──────── Teks yang Diberikan ────────

Hukum Menggeser Kotak Amal Saat Khutbah Jum’at

Oleh: Ustadz Zainal Abidin حَفِظَهُ اللهُ

 

Tolong dicamkan wahai pengelola masjid, jangan memutar kotak pada saat khutbah Jum’at. Rasulullah mengatakan, 

وَمَنْ مَسَّ الْحَصَى فَقَدْ لَغَا

“Siapa yang bermain kerikil, maka dia telah menyia-nyiakan pahala Jum’atannya.” [HR. Muslim No.857, Abu Dawud No.1050, at-Tirmidzi No.498, dan yang lainnya dari Shahabat yang Mulia Abu Hurairah رَضِيَ اللهُ عَنْهُ] 

Dulu lantai masjid itu tanah dan bisa saja ketika mendengarkan khutbah sambil memain-mainkan kerikil, maka itu sia-sia. Maka manakah yang lebih parah, kerikil atau kotak amal? Terkadang kotak itu terbuat dari besi begitupun dengan rodanya sehingga suaranya mengganggu ketika dijalankan. Subhanallah. 

Sekarang jangan paksa orang untuk infaq, kembalikan ke sunnah. Kalau dia punya uang, silakan tapi kalau tidak punya yah sudah. Karena (infaq) kalau ditarik itu seperti ada rasa tidak nyamannya. Apalagi kalau (infaqnya) kecil atau takut riya’ sehingga perlu untuk ditutupi (ketika berinfaq). Oleh karena itu, hindari.

──────── Informasi yang Ditampilkan ────────

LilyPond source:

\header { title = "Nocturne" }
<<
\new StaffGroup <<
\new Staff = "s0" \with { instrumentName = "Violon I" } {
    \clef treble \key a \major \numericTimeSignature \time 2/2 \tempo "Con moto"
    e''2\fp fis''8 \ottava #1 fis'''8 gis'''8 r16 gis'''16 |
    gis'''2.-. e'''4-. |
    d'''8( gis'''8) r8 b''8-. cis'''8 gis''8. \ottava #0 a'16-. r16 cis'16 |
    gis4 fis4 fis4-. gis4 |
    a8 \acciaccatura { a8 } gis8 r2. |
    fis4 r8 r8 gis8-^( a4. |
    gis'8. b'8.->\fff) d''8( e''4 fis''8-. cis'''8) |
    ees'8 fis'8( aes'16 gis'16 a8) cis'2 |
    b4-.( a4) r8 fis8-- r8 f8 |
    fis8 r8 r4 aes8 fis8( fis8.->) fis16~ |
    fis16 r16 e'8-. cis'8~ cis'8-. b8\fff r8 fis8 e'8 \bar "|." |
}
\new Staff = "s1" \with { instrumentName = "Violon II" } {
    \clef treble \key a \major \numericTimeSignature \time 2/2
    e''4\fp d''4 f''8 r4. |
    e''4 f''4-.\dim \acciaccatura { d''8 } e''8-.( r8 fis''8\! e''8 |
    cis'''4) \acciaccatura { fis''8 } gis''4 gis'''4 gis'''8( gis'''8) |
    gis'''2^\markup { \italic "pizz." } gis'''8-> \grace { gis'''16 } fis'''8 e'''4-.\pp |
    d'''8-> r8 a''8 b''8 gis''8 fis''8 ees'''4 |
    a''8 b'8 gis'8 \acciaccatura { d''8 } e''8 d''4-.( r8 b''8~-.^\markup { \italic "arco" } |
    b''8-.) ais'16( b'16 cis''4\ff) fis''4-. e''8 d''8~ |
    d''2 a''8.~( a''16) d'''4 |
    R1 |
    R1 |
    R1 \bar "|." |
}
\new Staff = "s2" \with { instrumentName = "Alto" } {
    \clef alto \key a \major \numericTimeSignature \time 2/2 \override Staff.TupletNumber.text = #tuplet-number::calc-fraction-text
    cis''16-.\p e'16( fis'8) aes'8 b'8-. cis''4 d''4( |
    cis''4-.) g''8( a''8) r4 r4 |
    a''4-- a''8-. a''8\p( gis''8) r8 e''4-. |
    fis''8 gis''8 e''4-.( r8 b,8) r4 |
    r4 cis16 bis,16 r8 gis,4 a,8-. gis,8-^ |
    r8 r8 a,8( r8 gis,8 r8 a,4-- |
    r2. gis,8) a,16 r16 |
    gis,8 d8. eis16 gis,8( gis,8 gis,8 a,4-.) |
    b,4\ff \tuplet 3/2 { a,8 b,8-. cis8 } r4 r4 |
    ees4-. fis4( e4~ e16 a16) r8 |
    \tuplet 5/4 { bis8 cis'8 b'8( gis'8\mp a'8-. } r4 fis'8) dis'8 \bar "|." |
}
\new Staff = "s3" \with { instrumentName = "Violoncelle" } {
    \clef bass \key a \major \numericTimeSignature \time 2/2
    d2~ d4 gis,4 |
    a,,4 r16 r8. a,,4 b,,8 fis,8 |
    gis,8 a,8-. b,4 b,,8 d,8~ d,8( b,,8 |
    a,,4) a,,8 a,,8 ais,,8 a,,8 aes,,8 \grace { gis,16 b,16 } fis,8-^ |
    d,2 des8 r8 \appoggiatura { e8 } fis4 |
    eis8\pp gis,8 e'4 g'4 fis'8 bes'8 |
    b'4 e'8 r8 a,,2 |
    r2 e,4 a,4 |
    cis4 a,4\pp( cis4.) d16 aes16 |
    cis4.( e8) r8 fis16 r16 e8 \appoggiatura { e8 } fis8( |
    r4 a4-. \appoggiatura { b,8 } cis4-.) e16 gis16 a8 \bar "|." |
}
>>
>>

────────

» **Rincian Tugas**
Tuliskan kembali bagian teks tentang kotak amal saat khutbah Jumat dari "Dulu lantai masjid" sampai "ketika dijalankan. Subhanallah." tanpa mengubah satu kata pun.

» **Pembahasan Jawaban**
Dulu lantai masjid itu tanah dan bisa saja ketika mendengarkan khutbah sambil memain-mainkan kerikil, maka itu sia-sia. Maka manakah yang lebih parah, kerikil atau kotak amal? Terkadang kotak itu terbuat dari besi begitupun dengan rodanya sehingga suaranya mengganggu ketika dijalankan. Subhanallah.